My friend Ashley looked to my eyebrows. “Can you raise them?” she asked.

I raised them.

“Not as surprised-looking,” Jen, another friend, directed.

I raised my left eyebrow, slightly and quickly. I met a chorus of oohs and aahs.

Ashley continued: “Now before you do that, give me a look—down and then up my body, like you’re checking me out.”

I glanced at her down, and then up, as told.

“Too quick,” she denounced. “You look like you’re about to fight me.”

I tried it more slowly. I scanned her body more smoothly, past her neck, breasts, and abdomen, down to the zipper of her pants, where I paused before trailing my eyes back up her stomach, chest, chin—and then her eyes. I capped the advance with my previous move: the lift of my left eyebrow.

“Yes, that’s good!” they cheered.

Excited by my progress in Flirting 101, I asked them for my next steps. “So then what?” I pushed, “Do I just wait until they approach me? Do I approach them? Do I smile?”

“No,” Ashley interrupted, “Don’t smile.”

“Why not?” I had always been told that people in clubs want to see others having a good time. (Thus the attraction, I’ve been told, behind the lone clubber, breaking into his solitary groove on the dance floor. “It’s mysterious,” others are supposed to think. “How can he be having so much fun alone?

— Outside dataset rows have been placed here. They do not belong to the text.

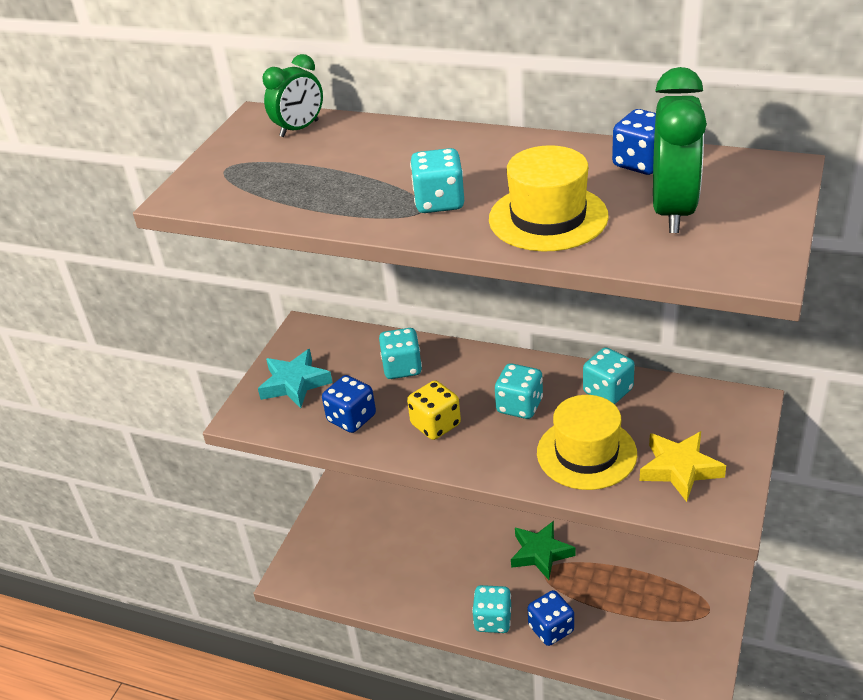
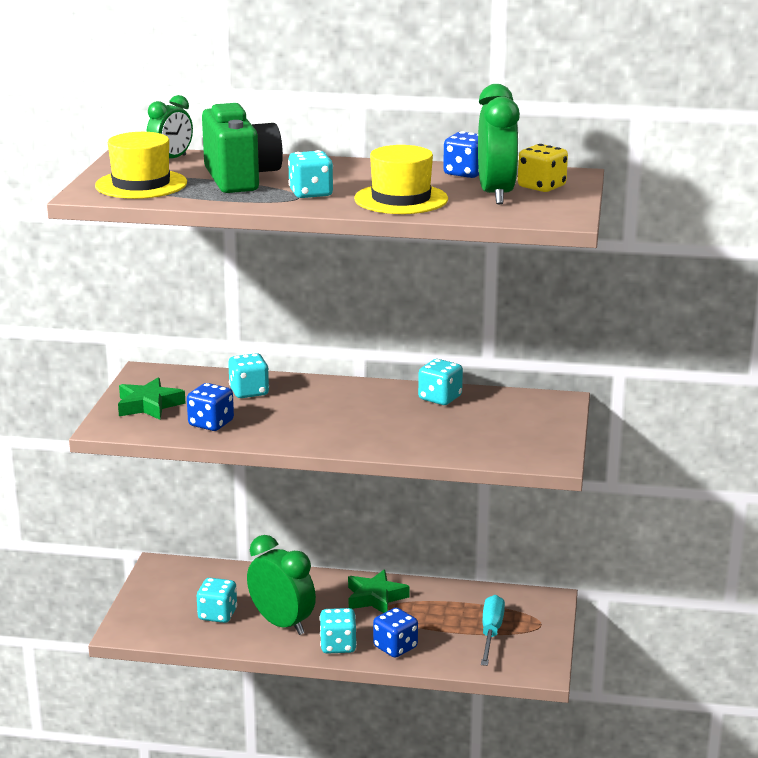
camera: 15 degrees left, 15 degrees down
(295, 383) = (149, 405): turquoise star -> green star
(365, 169) = (240, 179): none -> green camera
(435, 425) = (290, 424): yellow dice -> yellow dice (541, 187)
(442, 582) = (282, 624): none -> green clock
(519, 406) = (364, 410): turquoise dice -> turquoise dice (217, 614)
(586, 453) = (429, 433): yellow hat -> yellow hat (141, 184)
(654, 617) = (491, 633): none -> turquoise screwdriver
(679, 469) = (510, 438): yellow star -> none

I guess I should find out…”)

“It can look sketchy. It’s… it’s… not seductive.”

Seductive? In my head, I had always thought of flirting in two ways: there’s making yourself seem so interesting that the other person demands to find out more about you, and there’s oozing sexuality with every look, step, and gesture you make (so much so that you could make a man follow you out a club without even trading words). One of them makes you a whore. A lucky one, but a whore nonetheless. I wasn’t going for whore.

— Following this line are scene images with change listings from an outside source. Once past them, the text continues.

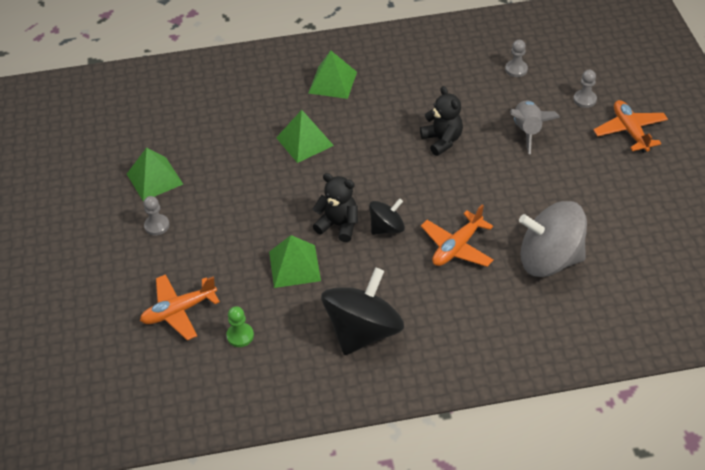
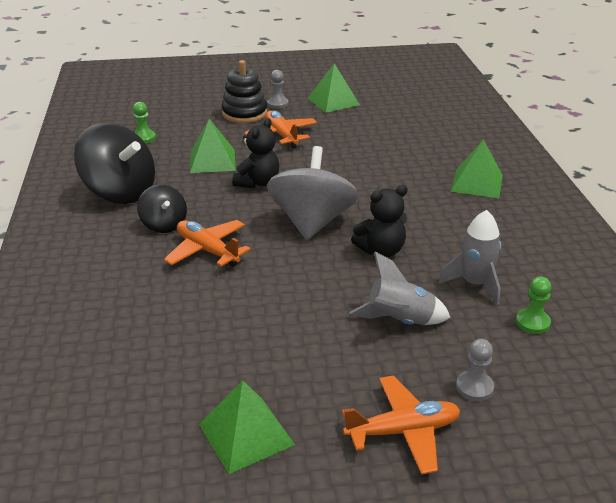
camera: 90 degrees right, 15 degrees down
(179, 311) = (181, 114): orange plane -> orange plane (282, 135)
(181, 252) = (244, 113): none -> black stacking toy
(305, 141) = (380, 166): green pyramid -> green pyramid (246, 434)
(387, 228) = (248, 209): black spinning top -> black spinning top (164, 225)
(478, 93) = (474, 284): none -> grey rocket
(516, 69) = (532, 322): grey pawn -> green pawn
(549, 259) = (166, 317): grey spinning top -> grey spinning top (312, 222)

Indeed, why would I be trying to be anyone else but myself? Why wouldn’t my music-loving, lights-entranced, alcohol-induced ass not be smiling and having a good time at a club? I’m a generally serious person when it comes to getting work done, but who wants to dance with an office drone? If I tried looking seductive, I’d be misperceived as being downtrodden and blue. Maybe drunkenly so. I had to let my lighter side show: A smile, a sparkle in the eyes, the Cabbage Patch on the dance floor. I decided to set aside my down-up-eyebrow move for the night and be—well—me.

Being me, apparently, does not cut it on South Beach. Three hours later, inside a club near Lincoln Road, I was dancing the night away with my girls, each of whom—surprise, surprise—had already paired up with an unassuming straight foreigner who had somehow found himself at Gay Night. I, on the other hand, had paired up with an ottoman atop which I decided to stand and dance. (I’ve danced atop chairs, tables, and counters in eight states and two countries.) And while I had my drink in my hand, a smile on my face, and my groove to boot, any visual or physical contact I attempted to make seemed to fall short of whatever it is that people wanted instead. A guy looked at me and turned away. A guy looked at me and then turned to my girls. I thought that the one guy who I had the courage to speak to was straight. It turned out he wasn’t. “I’m not straight,” he uttered in the most straightforward assertion I’ve heard in a while. He gave me the down-up look—the awkward, challenging one—and continued dancing elsewhere. Oops.


So what is it? Do people really want to be seduced? Or do they want to see you having fun? Should I even think about flirting from this perspective—that is, from thinking about what others want? Or should I forego the personal manipulations and be, plainly, me? Ideally, that’d be the easy answer. In reality, I may have to play the game.